One day it will do that everywhere, she promises herself.
*
"To the Fallen," Padma says, and takes a small sip of Firewhiskey.
They drink their glasses and sit together, and then Padma breaks the silence.
"When we were really young, like maybe five, Parvati convinced me to try Firewhiskey," she says, and Hermione smiles.
*
"We're seniors," Padma says. "We're really seniors."
"Damn straight we are!" Hermione says in glee, and pirouettes. "And we are going to graduate!"
"It'll be weird, not being in school," Padma says, but she laughs and grabs Hermione's hands and they spin wildly under the cool autumn sun.
*
"I feel a little guilty," Hermione says abruptly one afternoon as Padma's padding around the kitchenette making tea. "Ron's out there doing his Auror work, and so's Harry, and here I am going to Muggle school. I'm not doing anything that's helping at all. I'm just avoiding it all."
"Remember what you said to me a while ago?" Padma says, putting a cup down in front of Hermione. "You told me we were just remembering that there's still good in the world. That still holds." Hermione nods and bites her lip.
"Thanks," she says, and Padma smiles at her.
"Drink your tea. And have you had breakfast yet?"
*
"Are you going to the ceremony?" Harry asks, and Hermione looks up from where she's crouched over examining the potted rose bush on their porch.
"My nose is all red from the cold, isn't it?" she says, and then blinks. "Ceremony? What ceremony?" Standing up, she tucks her arms close over her chest to keep in the heat and hops on one foot.
"Fifth year anniversary of the Battle," Harry says seriously, shoving his glasses back up his nose. "They're putting up a monument, all the Aurors are going to be there."
"I dunno," Hermione says. "We'll see."
Ron mentions it once but he doesn't ask her to come, and she's thankful for that.
*
"They're going to hold a ceremony up at Hogwarts," Hermione says, tapping her pencil on her book. "Fifth anniversary, putting up a monument, all that."

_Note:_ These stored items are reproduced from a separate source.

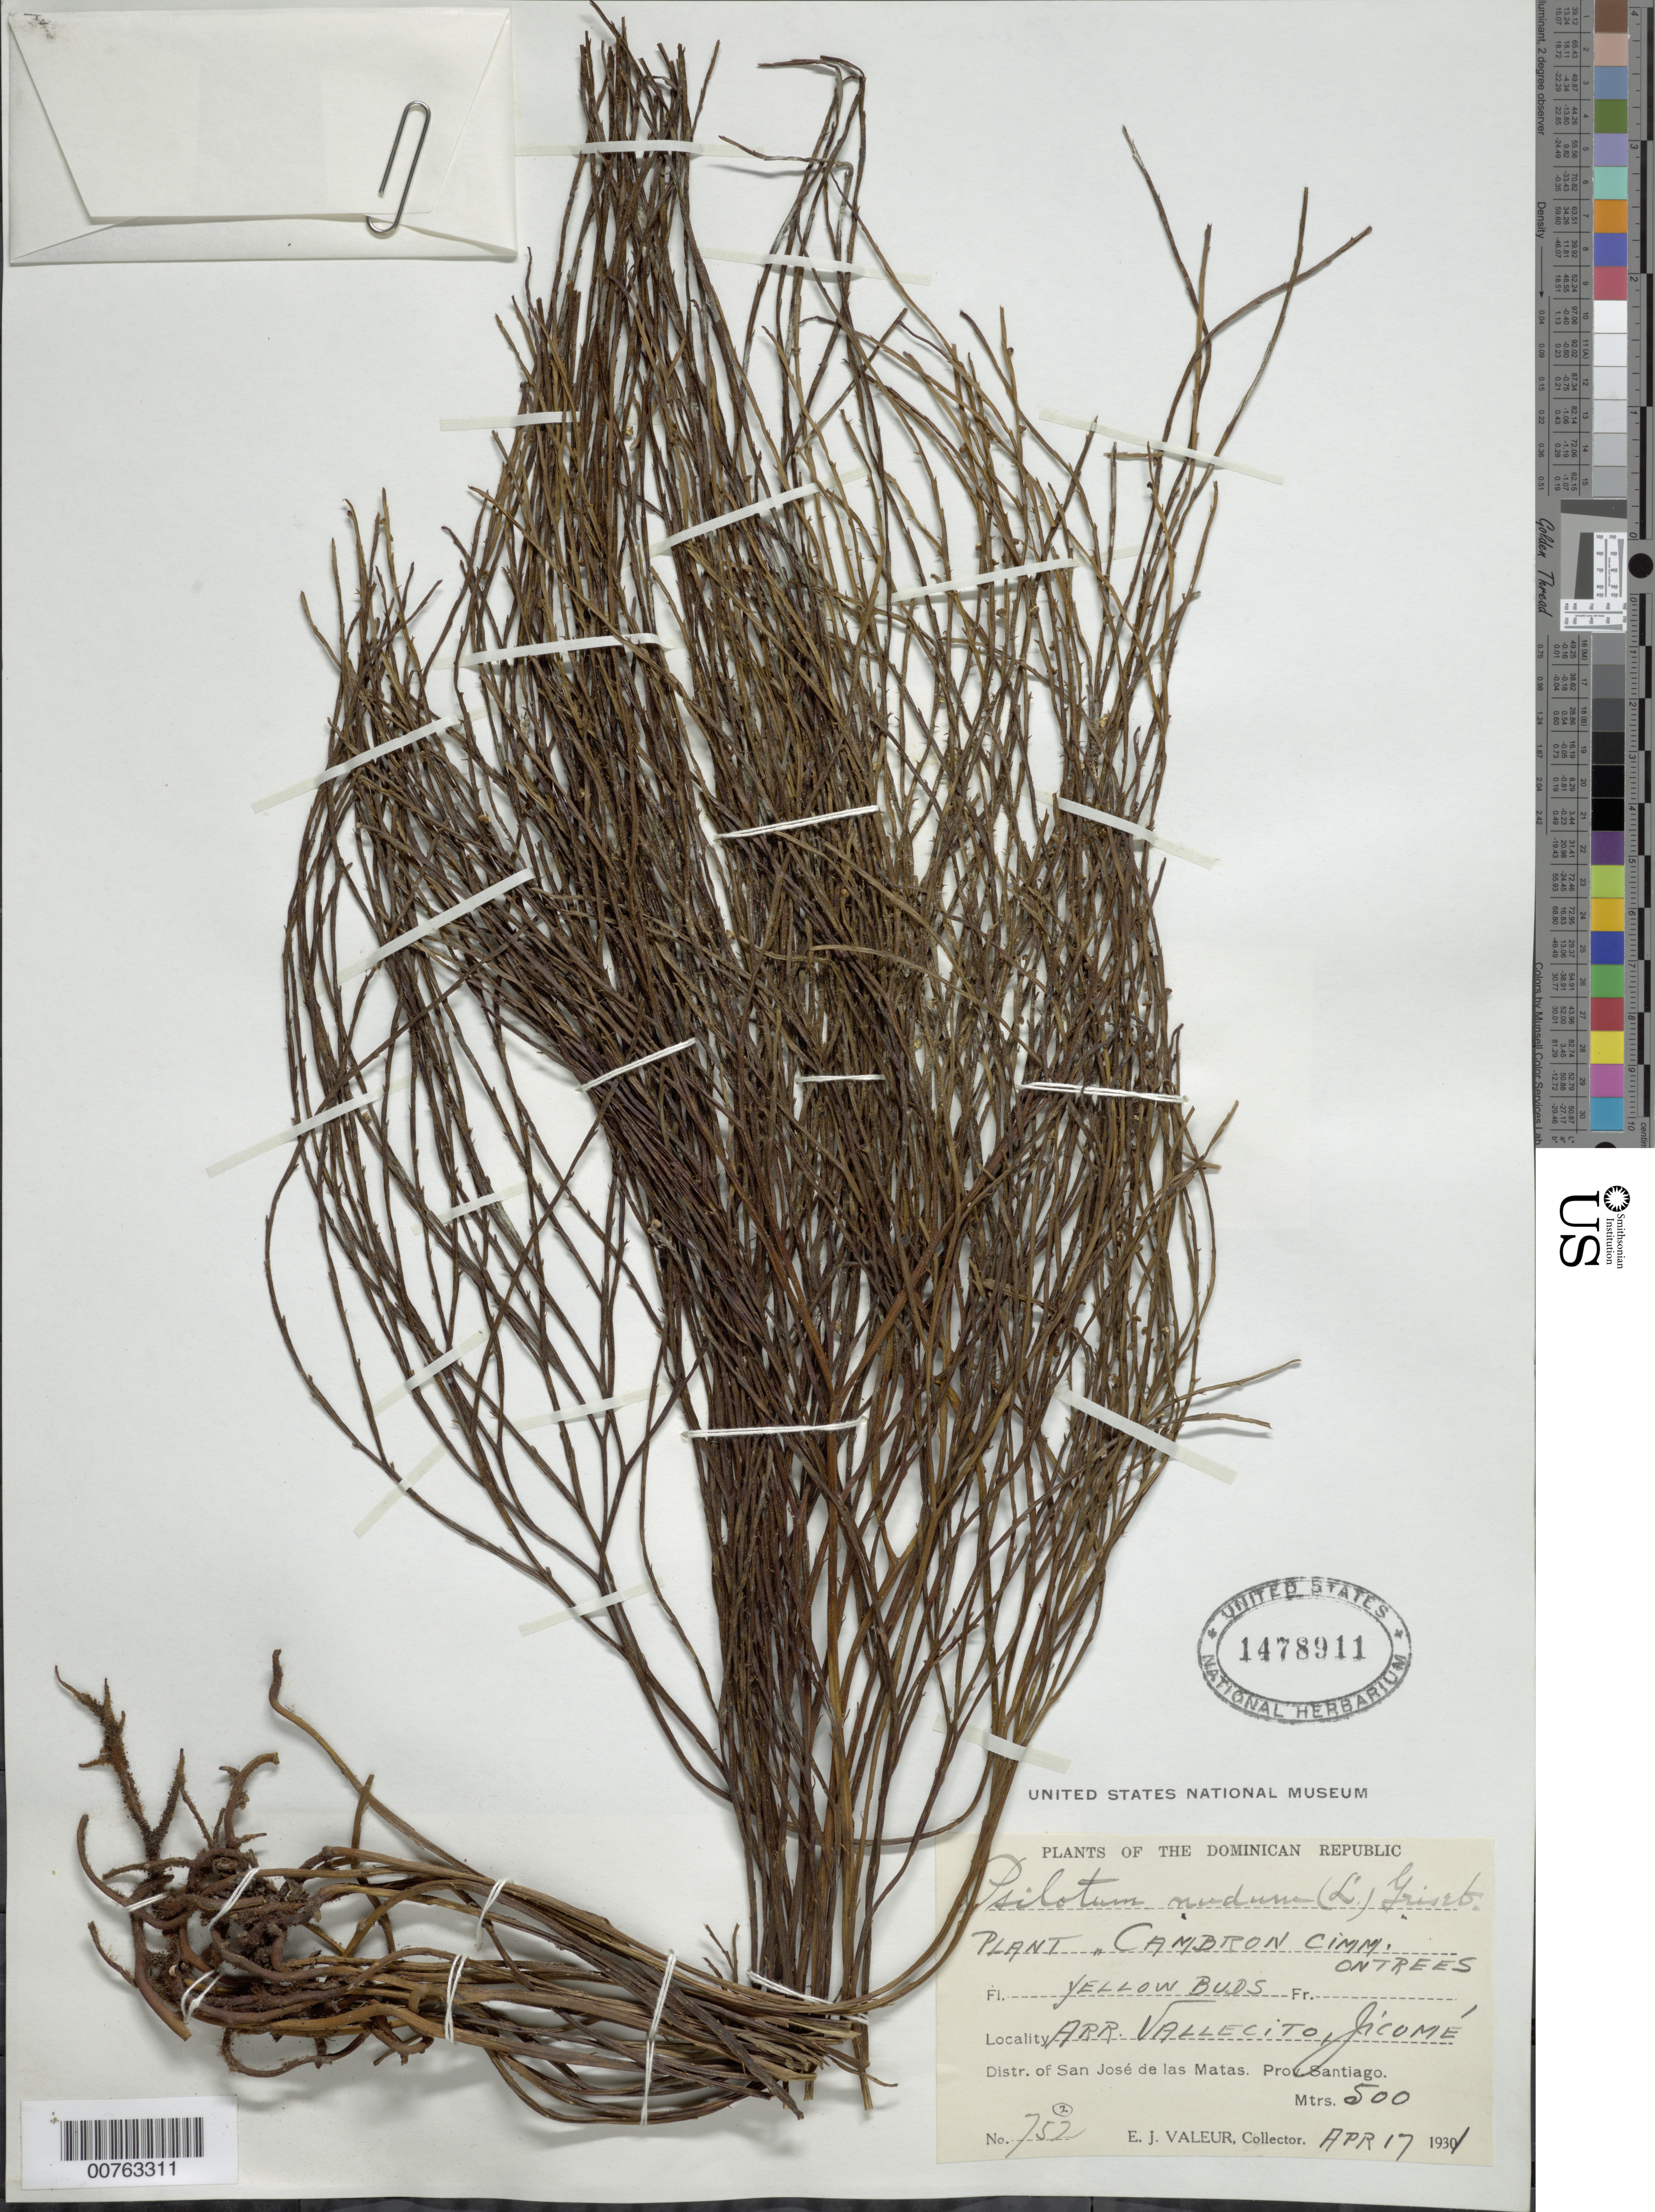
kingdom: Plantae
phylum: Tracheophyta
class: Polypodiopsida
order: Psilotales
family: Psilotaceae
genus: Psilotum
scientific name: Psilotum nudum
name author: (L.) P. Beauv.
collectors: E. Valeur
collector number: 752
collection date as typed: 17 Apr 1930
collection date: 1930-04-17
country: Dominican Republic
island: Hispaniola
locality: Distr. San José de las Matas. Provincia Santiago. Arr. Vallecito, Jicomé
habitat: Common on trees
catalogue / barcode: US 1478911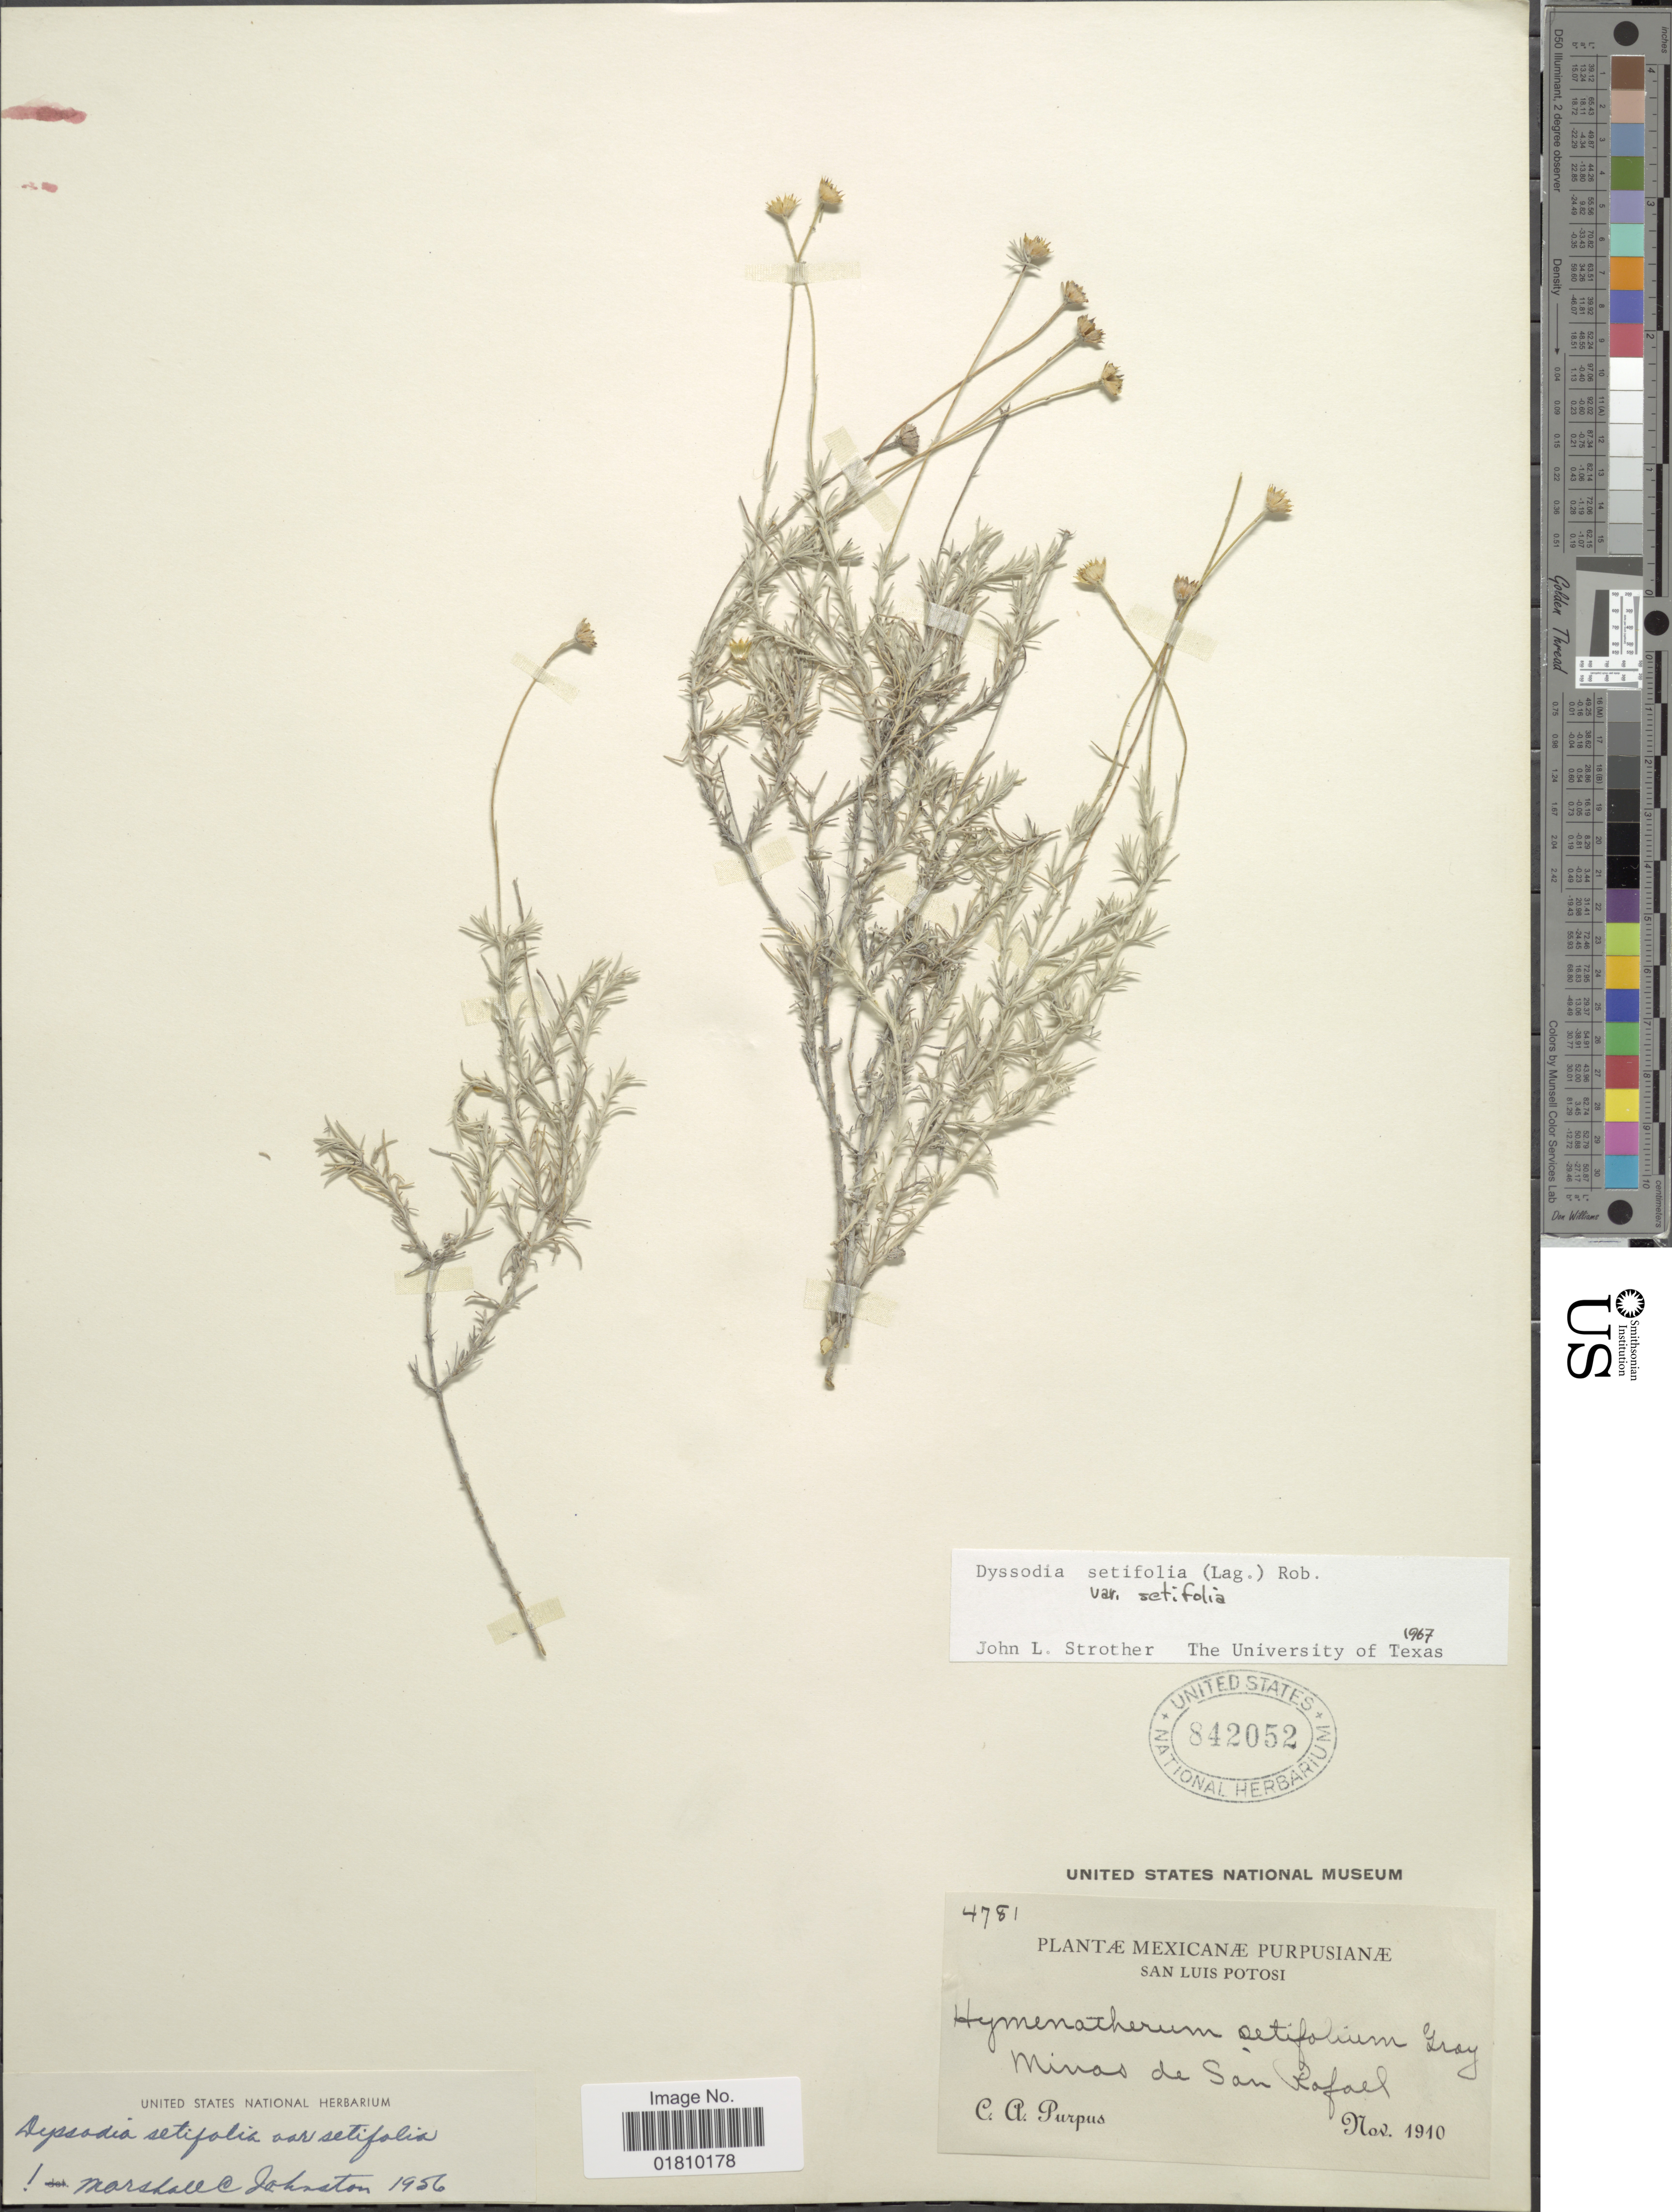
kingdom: Plantae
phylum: Tracheophyta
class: Magnoliopsida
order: Asterales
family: Asteraceae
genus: Thymophylla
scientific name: Thymophylla setifolia var. setifolia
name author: Lag.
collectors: C. A. Purpus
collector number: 4781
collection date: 1910-11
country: Mexico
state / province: San Luis Potosí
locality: Minas de San Rafael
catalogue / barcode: US 842052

"We should go," Padma says, but neither of them makes any effort to get ready until it's dusk. When they step onto the grounds for the first time in almost five years, the crowds have dispersed. The memorial is a blank dark black wall that stretches to the edge of the forest. They walk up to it together, and names begin to shimmer and appear, spreading out in all directions.
Together they search for Parvati's name, and then stand and look at it for a long time. Padma reaches out and brushes the name with her fingers.
"To tomorrow," she says. "It's what Parvati would want." They turn and walk away together, the names behind them fading out.
*
Hermione flings her cap up up up and doesn't need to Levitate it. Coming back down is all part of the experience, so she throws her head back and laughs as Padma tosses handfuls of conjured confetti over them both and Ron and Harry whistle loud and clear.